As regards some of the talk about doing trade agreements with the US, India and China, such agreements would be commendable. However, in the case of the US, I think there is a failure to recognise the problems of dealing with difficult areas such as the Jones Act, the buy American policy and, indeed, the current President of the US. None of these will make it easy to do a trade deal. India and China do not start from a globalisation position. They are big markets but they will not start from the same place regarding free movement of goods and, indeed, services. To achieve all this we may have to make some of our red lines a little dotted. We have challenges and we may have to compromise.
I speak to your Lordships’ House not just as an ex-Trade Minister but also as a businessman who has sold and imported around the world. The uncertainty that businesses are feeling today is increasingly problematic. The question I hear businessmen being asked repeatedly is: what are you going to do? Most businesses will say in a quiet moment, “It rather depends on what the outcome of the negotiations is”: that is, we cannot plan without knowing what we are planning for. In such an environment, that means that investment in the UK is being deferred. It does not mean that factories are being shut down yet but investment is being deferred although one cannot see that at the moment. It also means that inward investment decisions in the UK are being held back. Shortly—it will not take too long—companies will have to start to make contingency plans. We have already seen the first few of them. We recently saw the announcement from Citibank, and easyJet announced that it would set up in Austria. These are very small movements of people today, but they represent perhaps the start of a trend that we would not welcome. In addition, the other side of that is people deciding not to invest in the UK from outside the UK—and the UK was the number one country for inward investment from around the world in the whole EU.

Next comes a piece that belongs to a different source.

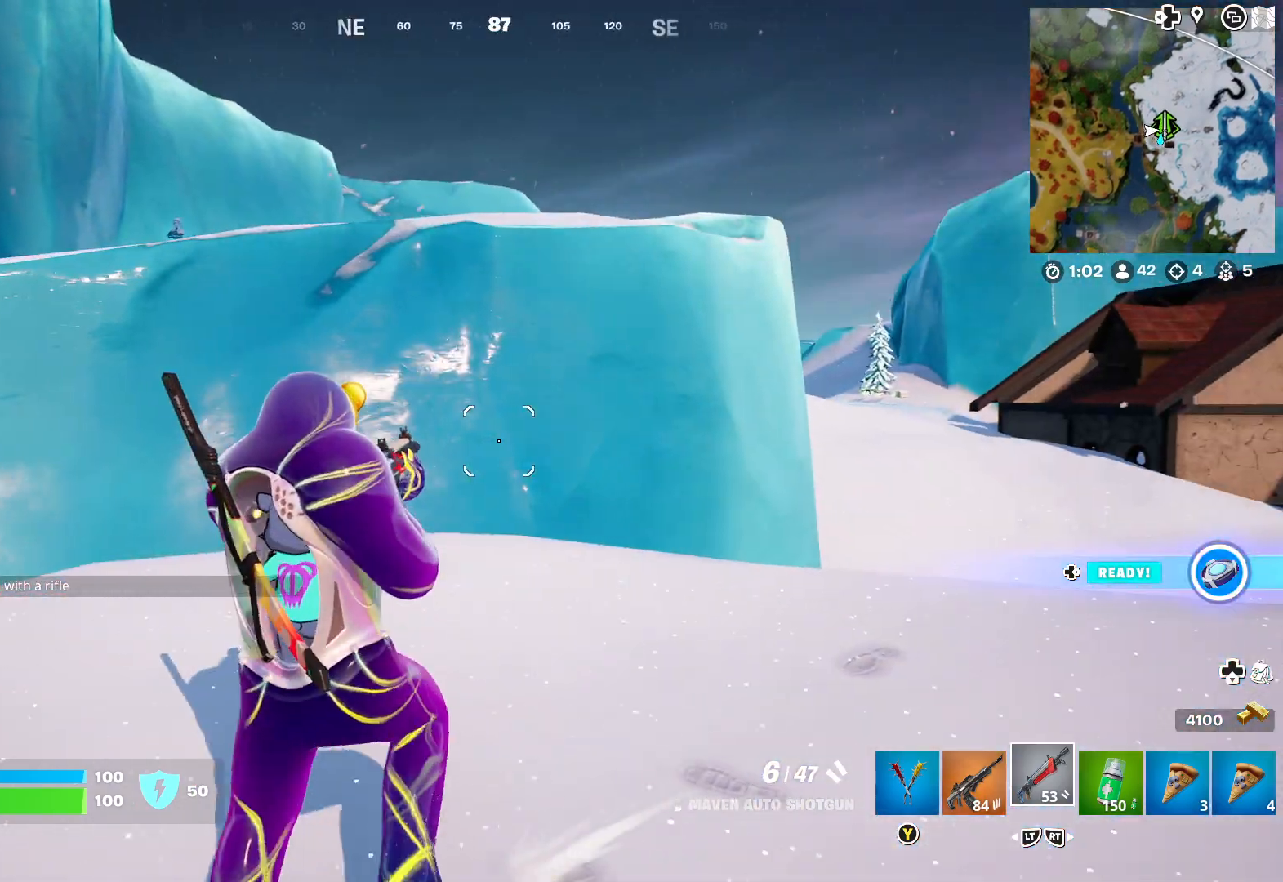
{"buttons": [], "left_stick": "up-left", "right_stick": "center", "events": [[83, "right_stick", "left"], [267, "left_stick", "up-left"], [350, "right_stick", "center"]]}
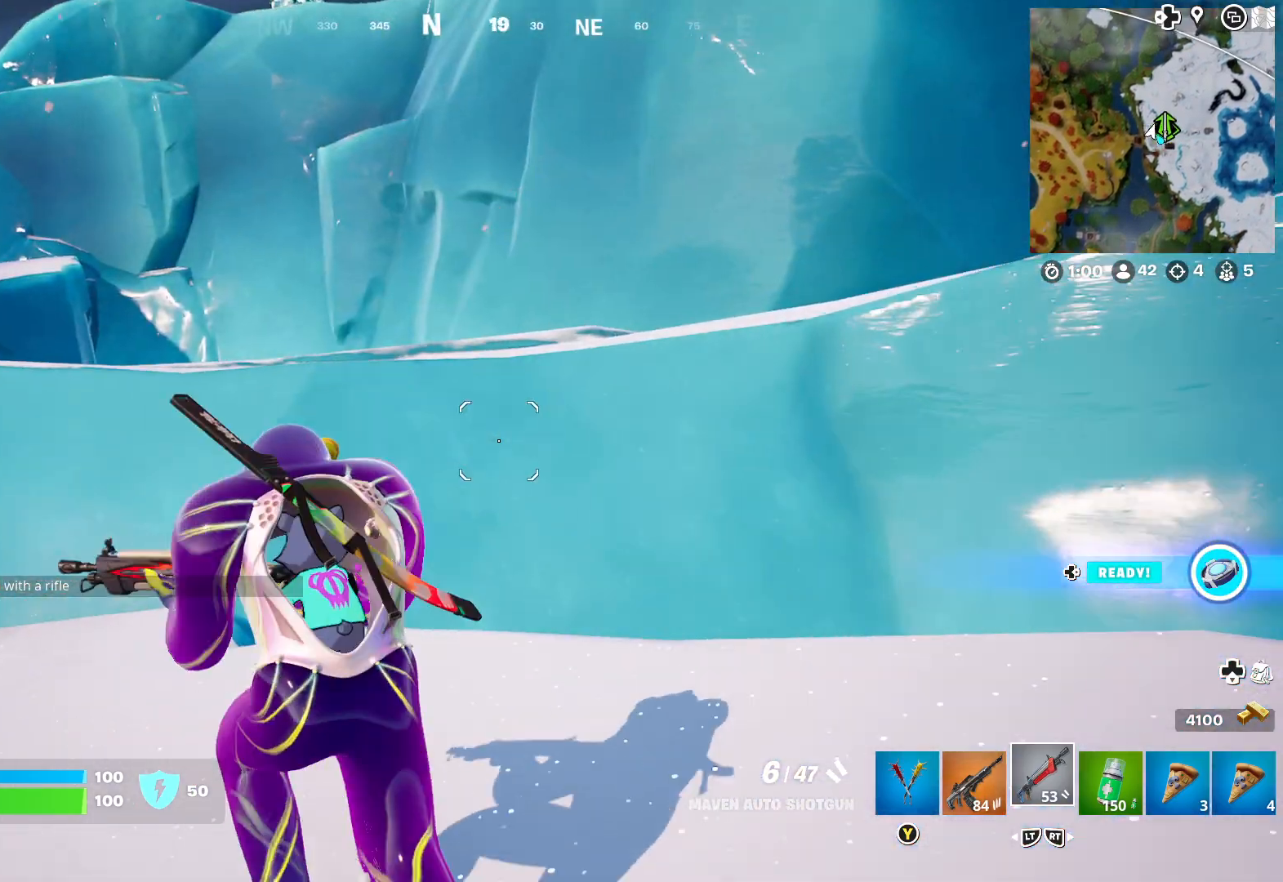
{"buttons": ["A"], "left_stick": "up", "right_stick": "center", "events": [[100, "L3", "down"], [217, "L3", "up"], [217, "left_stick", "up"], [467, "A", "down"]]}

Many people were misled about the ease of Brexit, but we are where we are. In that environment, now is the time to stop platitudes. To have our cake and eat it is just not available; the cake shop shuts in two years’ time—or about 18 months, now—and we have to recognise that. As a country we need to buy some time to avoid the cliff edge, and show some realism. We also have to explain to people the sorts of choices we have to make between the economy, employment, investment and, perhaps, some of the other things, such as free movement and being subject to supranational bodies, which may or may not be the ECJ. This report, which looks at what it means sector by sector, is a practical way in which to start talking to people about what Brexit really means and about how the UK can adapt to its new world.